I have seen statistics indicating that nine out of 10 construction mediations are successful. In my experience, that number seems about right. People don't come to the negotiating table unless they really want to wrap things up.

What is success? If you participate in mediation, you will not get everything you want. The best you can expect is to get maybe 90 percent of your claim, and very frequently you'll have to settle for less — sometimes much less. But at least you will staunch the bleeding, so to speak, and ending the dispute will allow you to concentrate once again on running your business.

A Real-Life Example

One of my contractor clients recently entered mediation with a customer who owed him $60,000 on a $400,000 remodeling job. The workmanship was excellent, but my client was not very prompt about submitting the final bill, and when he did, the customers refused to pay.

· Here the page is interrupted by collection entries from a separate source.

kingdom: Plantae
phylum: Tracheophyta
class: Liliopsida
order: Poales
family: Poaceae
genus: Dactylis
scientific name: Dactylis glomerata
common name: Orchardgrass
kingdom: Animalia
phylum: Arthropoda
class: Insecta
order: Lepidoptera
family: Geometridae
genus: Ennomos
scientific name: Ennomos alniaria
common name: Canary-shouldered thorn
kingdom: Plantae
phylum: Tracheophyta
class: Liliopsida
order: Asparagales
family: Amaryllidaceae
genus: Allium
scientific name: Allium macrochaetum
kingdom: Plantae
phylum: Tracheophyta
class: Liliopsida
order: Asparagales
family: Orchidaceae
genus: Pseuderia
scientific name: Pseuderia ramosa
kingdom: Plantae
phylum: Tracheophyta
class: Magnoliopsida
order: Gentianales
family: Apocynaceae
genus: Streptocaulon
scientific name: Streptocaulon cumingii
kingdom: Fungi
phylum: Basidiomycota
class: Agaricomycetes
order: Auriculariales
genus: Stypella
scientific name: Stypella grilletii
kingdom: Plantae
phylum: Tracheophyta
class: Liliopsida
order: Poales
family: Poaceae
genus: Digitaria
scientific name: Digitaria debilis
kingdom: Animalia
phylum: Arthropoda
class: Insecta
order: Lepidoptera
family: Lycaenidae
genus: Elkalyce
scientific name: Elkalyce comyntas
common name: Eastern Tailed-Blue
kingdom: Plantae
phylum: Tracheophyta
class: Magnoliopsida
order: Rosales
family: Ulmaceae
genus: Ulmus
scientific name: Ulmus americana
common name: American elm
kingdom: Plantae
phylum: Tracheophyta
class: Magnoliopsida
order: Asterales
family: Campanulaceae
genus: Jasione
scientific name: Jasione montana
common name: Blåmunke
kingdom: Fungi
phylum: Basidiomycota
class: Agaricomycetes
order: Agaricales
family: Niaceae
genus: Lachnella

Tempers flared, talks broke down, and soon both sides hired attorneys. We still couldn't break the deadlock, so, with fees mounting, the parties agreed to an early mediation.

I attended the mediation, and it was clear to me that the customers were rabid and out for blood. One spouse had gone so far as to contact multiple past clients of my contractor to construct some kind of conspiracy theory.

The mediator, contractor, and I agreed that our side held the legal high ground, but that practically speaking the time and cost to prevail in court would be out of proportion to what my client would collect. In the end, the contractor agreed to settle for less than the entire amount.

Do You Need an Attorney?

An attorney is not required for mediation, but if the case is complicated, I advise at least consulting one. (And if the other side hires an attorney, then you should definitely retain one.) He or she can explain the procedures ahead of time and advise you on tactics and strategy.

Also, most mediators ask for a premediation brief or statement so that they come to the mediation well-informed of the issues. While you could write this statement without the aid of an attorney, you should at minimum talk with one, because a brief that informs and persuades is worth its weight in gold.

Attorneys play a limited role during the mediation. They are there not so much to advocate as to inform, clarify, and advise. The really good mediators will often push counsel into the background for much of the proceeding. When the mediator says, "Mr. Byrnes is an excellent attorney, but ...." I know I am being asked to step back and shut up.

A Worthwhile Investment

Mediation is never a waste of time. Even if it fails, you will gain something by getting the mediator's objective read on the strengths and weaknesses of your case. Should the case go on to binding arbitration or litigation, much of the prep work will already be done.

Bryant H. Byrnes has a law practice in Oakland, Calif., that specializes in construction law.